Он позвонил в колокольчик и спросил у вошедшего стражника.

— Княгиня Мария где?

— Все княгини и княжны на охоту уехали, государь, — пояснил тот. — Виноват, не доложили вовремя. Не хотели беспокоить. Государыни велели передать, что к ужину будут.

* * *

Необычно ранняя весна высушила дороги не по-мартовски. А потому первую охоту ждали с нетерпением, ведь птица уже прилетела домой из теплых краев и угнездилась в привычных местах до осени. Соколиная забава вошла в моду совсем недавно, и ввела ее, как и всегда, княгиня Мария. Она была законодательницей новых веяний в этих землях. Скука дворцовой жизни, церковь, карты и перебранки с другими женами надоедали знатным дамам за зиму безумно, а потому выезд на природу воспринимался ими, как долгожданная отдушина и элемент зарождавшейся в Братиславе светской жизни.

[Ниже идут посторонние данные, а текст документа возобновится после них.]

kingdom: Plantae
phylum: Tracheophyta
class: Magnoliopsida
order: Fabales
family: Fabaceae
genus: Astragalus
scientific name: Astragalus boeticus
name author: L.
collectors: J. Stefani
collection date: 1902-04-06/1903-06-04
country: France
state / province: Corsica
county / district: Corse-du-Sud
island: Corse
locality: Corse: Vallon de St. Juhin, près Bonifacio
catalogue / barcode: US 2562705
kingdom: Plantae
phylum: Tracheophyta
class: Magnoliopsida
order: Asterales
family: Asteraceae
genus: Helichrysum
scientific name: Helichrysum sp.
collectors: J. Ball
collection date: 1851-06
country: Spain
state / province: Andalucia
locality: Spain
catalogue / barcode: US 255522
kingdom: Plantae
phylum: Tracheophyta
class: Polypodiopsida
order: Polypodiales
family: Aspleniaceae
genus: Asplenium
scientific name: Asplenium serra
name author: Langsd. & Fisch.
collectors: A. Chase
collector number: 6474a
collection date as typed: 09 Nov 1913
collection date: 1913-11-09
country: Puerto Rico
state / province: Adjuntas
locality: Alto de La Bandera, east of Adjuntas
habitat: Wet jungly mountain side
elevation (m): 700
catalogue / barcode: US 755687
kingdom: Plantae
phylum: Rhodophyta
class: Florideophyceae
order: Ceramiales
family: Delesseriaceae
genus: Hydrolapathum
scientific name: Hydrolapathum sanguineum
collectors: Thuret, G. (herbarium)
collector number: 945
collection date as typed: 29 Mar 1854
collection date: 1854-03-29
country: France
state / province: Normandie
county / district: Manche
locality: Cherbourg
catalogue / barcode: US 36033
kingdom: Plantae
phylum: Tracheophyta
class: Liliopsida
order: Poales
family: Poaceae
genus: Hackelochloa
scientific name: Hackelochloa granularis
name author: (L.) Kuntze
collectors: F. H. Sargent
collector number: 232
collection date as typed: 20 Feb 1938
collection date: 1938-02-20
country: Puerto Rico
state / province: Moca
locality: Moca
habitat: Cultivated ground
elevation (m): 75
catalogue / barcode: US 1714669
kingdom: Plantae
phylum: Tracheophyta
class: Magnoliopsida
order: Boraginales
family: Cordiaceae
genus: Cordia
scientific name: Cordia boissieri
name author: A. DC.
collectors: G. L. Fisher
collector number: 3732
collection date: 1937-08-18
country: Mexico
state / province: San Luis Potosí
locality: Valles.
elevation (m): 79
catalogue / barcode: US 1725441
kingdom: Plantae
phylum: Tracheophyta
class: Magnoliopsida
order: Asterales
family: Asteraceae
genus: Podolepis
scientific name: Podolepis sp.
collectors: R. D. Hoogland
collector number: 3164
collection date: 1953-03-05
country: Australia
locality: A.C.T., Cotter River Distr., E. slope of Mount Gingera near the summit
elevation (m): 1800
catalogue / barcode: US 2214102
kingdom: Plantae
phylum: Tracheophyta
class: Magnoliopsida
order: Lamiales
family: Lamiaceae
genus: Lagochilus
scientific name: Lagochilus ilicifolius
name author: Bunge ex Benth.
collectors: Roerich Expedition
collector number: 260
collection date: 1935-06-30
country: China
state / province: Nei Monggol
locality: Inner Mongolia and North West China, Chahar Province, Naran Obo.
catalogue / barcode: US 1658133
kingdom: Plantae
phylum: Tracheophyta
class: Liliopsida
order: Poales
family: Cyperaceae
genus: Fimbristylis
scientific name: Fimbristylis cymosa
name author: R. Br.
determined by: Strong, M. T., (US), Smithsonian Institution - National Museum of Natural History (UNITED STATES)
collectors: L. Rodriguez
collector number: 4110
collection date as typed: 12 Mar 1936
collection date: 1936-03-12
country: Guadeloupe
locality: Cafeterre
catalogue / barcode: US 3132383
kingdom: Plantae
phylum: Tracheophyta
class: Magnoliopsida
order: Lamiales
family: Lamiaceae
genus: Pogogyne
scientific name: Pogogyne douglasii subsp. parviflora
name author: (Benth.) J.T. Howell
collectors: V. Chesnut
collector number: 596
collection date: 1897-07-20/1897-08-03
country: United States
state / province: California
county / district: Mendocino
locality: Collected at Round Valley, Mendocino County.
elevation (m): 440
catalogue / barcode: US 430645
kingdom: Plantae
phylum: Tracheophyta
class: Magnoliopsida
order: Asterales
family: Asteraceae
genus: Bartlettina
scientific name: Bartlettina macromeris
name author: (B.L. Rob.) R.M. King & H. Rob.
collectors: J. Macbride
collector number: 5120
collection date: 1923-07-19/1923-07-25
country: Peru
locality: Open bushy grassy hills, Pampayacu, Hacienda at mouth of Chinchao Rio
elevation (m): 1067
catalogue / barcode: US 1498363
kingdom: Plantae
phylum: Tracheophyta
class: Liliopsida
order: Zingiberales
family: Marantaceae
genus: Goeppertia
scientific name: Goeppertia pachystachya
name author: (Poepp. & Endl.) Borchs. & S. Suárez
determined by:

Театр тоже становился такой отдушиной, и Царь Эдип шел с аншлагом уже который месяц. Уже и мастеровые с лавочниками сходили поглядеть на новую забаву, когда цену на вход сбросили с рубля до пятачка.

На охоту поехала и Людмила, и княжна Умила, которая через два года должна будет уехать к мужу в Баварию, и малютка Радегунда, и даже старая княгиня Милица, которая безумно скучала в каменном Граде, стоявшем на Замковой горе. Вся ее жизнь теперь проходила в стенах крепости, и это ей, много лет прожившей в степи и лесах, ужасно не нравилось. Ей было тесно и душно там. Следом за княгинями потянулись жены нобилей, накупившие ради такого случая породистых коней, пошившие новые платья, шляпы и вуали. Рядом с ними ехали слуги, которые несли на руке, одетой в плотную кожаную перчатку, ловчих птиц. Многие из них и не понимали, почему такая охота, столь обычная у германцев и галлов, стала вдруг уделом элиты. Наверное, из-за того, что никто из этой самой элиты и не думал потом есть свою добычу. Элита просто развлекалась.

Два десятка знатных дам, взвод конницы из хорутанской гвардии и толпа слуг толкались на лужке, где уже накрывали столы, ставили серебряную посуду и закуски.

— Охти мне, Агриппина! — шептала лучшей подруге и заодно ненавистной сопернице Эльфрида, Лотарова жена. — Да за что нам муки эти! Того и гляди с коня упаду. Непривычная я к такой езде.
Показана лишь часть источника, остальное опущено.